What you will do:
[1] Could you print the passage of the article on IT companies dismissing underperformers below, starting at "Economic Times" and ending at "aggressive recruitment mode."?
[2] In the article on IT companies dismissing underperformers, why does the Wipro HR executive say larger numbers of underperformers are being seen now? Answer in one to three sentences.

── Extract to read ──

IT companies show the door to deadwoods

 

Economic Times
  August 22, 2007
  Thanuja B M & PP Thimmaya
 
Deadwoods’ is how they are known in recruitment circles. And there seems to be a rise in numbers of this bunch of guys who have flunked their appraisal test (been rated bad performers) in IT/ITES companies and are being chucked out by employers. According to sources, the top IT companies — both Indian and MNCs — are asking their deadwoods to leave, even as they are in an aggressive recruitment mode.

Recently, IBM India is reported to have asked over 1,000 people to leave because of bad performance. That’s about 1.9% of its total headcount of 53,000 and on par with the 2%-3 % that Wipro sees in terms of percentage. According to industry sources, while the average attrition rate for a well managed company stands at around 18%- 20%, about 50% of this are actually no performers who go out of a company.

Wipro HR executive vice-president Pratik Kumar said, “We hate to weed them out. So our effort is to put them on improvement programmes. We have formal discussions with them, do an analysis and give them about six months to improve. If they still can’t perform, then we shake hands.” Stating that one needs to look at it not just from the human angle but also from the business impact, he added that “if you want to be competitive, you can’t shy away from it.”

The entire process of appraisal is done very systematically and there are two-three stages before any employee is put in the underperformer category said Vati Consulting CEO Amitabh Das. “I think it is a good sign that companies are taking this very seriously as in the long run, it helps in improving the productivity of the company,” he added.

Mr Kumar also points out that though the category has remained steady in percentage terms (about 2%), the bigger numbers being seen now are a factor of scale and size. After all, the major IT companies in India have been adding between 12,000-25 ,000 people each in the last couple of years, to take their headcount beyond 50,000 people.

So what happens to these guys? Adecco India CEO Ajit Isaac said:,“People shown the door by the big companies are willing to go to the tier II and tier III companies, which welcome them since they have the brand in their resume. An HR person can’t always know why the candidate has left his previous job. So for these people in the smaller companies, its a honeymoon period for first 6-8 months but if their performance continues to be bad, then they hit a career crisis. Some of them are looking at joining startups while a bunch of them go to BPO firms.”

Ad Astra Consultants founder Nirupama V G said, “Some people get jobs on contract basis to ensure they get the relevant experience before trying for another good position . Or some go in for temp jobs.”

───
── Dataset ──

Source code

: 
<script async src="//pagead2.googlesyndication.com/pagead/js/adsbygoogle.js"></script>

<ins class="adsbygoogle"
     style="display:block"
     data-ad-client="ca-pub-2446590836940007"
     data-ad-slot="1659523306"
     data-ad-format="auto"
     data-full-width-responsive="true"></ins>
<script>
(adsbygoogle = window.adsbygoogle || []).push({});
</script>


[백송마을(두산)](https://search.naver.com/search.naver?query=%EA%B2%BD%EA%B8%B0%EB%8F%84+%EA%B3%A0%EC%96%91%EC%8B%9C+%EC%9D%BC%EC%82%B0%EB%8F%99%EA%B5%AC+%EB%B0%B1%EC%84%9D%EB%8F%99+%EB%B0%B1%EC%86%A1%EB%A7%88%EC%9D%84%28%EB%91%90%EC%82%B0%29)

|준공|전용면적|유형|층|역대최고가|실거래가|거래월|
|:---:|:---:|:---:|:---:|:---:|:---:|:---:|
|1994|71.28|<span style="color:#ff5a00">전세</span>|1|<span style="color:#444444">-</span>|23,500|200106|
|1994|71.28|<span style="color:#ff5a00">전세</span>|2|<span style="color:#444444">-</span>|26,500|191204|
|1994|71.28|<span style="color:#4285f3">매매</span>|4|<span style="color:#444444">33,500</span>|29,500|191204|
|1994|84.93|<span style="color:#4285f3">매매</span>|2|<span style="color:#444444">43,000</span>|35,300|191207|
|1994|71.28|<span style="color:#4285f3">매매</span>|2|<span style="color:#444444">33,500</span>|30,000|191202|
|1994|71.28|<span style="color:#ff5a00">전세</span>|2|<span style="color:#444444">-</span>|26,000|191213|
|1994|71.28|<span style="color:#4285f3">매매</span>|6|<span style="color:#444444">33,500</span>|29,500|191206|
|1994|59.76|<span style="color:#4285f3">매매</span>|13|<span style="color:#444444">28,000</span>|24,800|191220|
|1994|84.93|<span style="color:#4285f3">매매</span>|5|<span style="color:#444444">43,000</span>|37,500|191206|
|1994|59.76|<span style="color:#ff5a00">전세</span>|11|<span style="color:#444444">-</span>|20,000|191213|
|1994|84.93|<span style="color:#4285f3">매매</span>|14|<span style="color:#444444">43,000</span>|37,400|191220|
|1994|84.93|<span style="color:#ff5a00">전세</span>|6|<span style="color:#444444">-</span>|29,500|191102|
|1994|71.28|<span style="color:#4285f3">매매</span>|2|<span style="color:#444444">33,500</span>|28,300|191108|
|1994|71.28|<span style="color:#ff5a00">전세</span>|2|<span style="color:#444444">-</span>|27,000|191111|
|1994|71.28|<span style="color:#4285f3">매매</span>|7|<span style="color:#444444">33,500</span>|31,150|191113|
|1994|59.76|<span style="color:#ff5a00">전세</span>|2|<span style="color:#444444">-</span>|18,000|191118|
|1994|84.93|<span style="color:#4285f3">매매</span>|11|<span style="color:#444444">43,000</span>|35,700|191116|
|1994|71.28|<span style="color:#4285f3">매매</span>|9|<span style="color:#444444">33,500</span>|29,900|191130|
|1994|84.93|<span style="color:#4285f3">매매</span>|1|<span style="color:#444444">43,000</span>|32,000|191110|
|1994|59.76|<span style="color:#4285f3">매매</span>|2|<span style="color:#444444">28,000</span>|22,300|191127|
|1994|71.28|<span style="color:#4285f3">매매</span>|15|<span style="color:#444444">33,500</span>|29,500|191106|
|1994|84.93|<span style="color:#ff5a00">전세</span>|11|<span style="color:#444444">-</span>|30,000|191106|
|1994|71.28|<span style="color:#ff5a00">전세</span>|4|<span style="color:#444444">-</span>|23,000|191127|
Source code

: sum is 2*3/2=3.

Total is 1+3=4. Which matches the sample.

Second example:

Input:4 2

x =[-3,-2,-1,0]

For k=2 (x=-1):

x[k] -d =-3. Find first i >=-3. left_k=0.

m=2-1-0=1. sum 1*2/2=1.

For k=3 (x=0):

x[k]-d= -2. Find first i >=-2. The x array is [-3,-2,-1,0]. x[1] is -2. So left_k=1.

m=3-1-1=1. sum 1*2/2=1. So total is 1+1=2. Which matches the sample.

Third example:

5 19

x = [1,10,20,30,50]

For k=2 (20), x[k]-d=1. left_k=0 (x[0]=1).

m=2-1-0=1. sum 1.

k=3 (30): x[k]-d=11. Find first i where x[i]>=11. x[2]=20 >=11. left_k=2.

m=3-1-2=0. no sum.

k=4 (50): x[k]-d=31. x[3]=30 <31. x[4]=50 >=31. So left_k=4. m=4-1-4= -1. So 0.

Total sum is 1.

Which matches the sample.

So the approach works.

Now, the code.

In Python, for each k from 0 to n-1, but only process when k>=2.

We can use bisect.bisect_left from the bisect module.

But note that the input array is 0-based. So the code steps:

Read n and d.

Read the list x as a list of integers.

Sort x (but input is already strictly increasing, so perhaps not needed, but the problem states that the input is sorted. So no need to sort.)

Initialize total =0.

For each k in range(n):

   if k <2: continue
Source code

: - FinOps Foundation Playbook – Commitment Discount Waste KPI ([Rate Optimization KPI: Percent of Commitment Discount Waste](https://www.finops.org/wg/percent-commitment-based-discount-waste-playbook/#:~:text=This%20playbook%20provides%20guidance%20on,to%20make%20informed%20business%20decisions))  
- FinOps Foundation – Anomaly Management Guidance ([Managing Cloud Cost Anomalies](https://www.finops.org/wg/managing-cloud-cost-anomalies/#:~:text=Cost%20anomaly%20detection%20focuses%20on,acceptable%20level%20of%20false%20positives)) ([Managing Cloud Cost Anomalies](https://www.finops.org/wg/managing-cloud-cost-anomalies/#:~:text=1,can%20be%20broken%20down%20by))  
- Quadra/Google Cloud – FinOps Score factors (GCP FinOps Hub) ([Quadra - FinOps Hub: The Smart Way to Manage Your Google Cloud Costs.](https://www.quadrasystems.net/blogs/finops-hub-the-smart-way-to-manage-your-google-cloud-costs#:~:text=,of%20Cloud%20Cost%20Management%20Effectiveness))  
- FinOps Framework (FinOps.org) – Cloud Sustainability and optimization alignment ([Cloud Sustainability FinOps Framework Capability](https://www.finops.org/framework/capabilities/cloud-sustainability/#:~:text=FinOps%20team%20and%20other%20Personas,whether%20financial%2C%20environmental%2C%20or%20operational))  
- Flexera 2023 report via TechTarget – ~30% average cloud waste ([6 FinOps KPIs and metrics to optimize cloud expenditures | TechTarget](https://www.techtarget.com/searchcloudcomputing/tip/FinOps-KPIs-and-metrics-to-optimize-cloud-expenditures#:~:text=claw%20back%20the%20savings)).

───

Task solutions:
[1]
Economic Times
  August 22, 2007
  Thanuja B M & PP Thimmaya
 
Deadwoods’ is how they are known in recruitment circles. And there seems to be a rise in numbers of this bunch of guys who have flunked their appraisal test (been rated bad performers) in IT/ITES companies and are being chucked out by employers. According to sources, the top IT companies — both Indian and MNCs — are asking their deadwoods to leave, even as they are in an aggressive recruitment mode.

[2] He says the underperformer category has held steady at about 2%, so the bigger numbers are a factor of scale and size. The major IT companies in India have each been adding between 12,000 and 25,000 people over the last couple of years, taking their headcount beyond 50,000.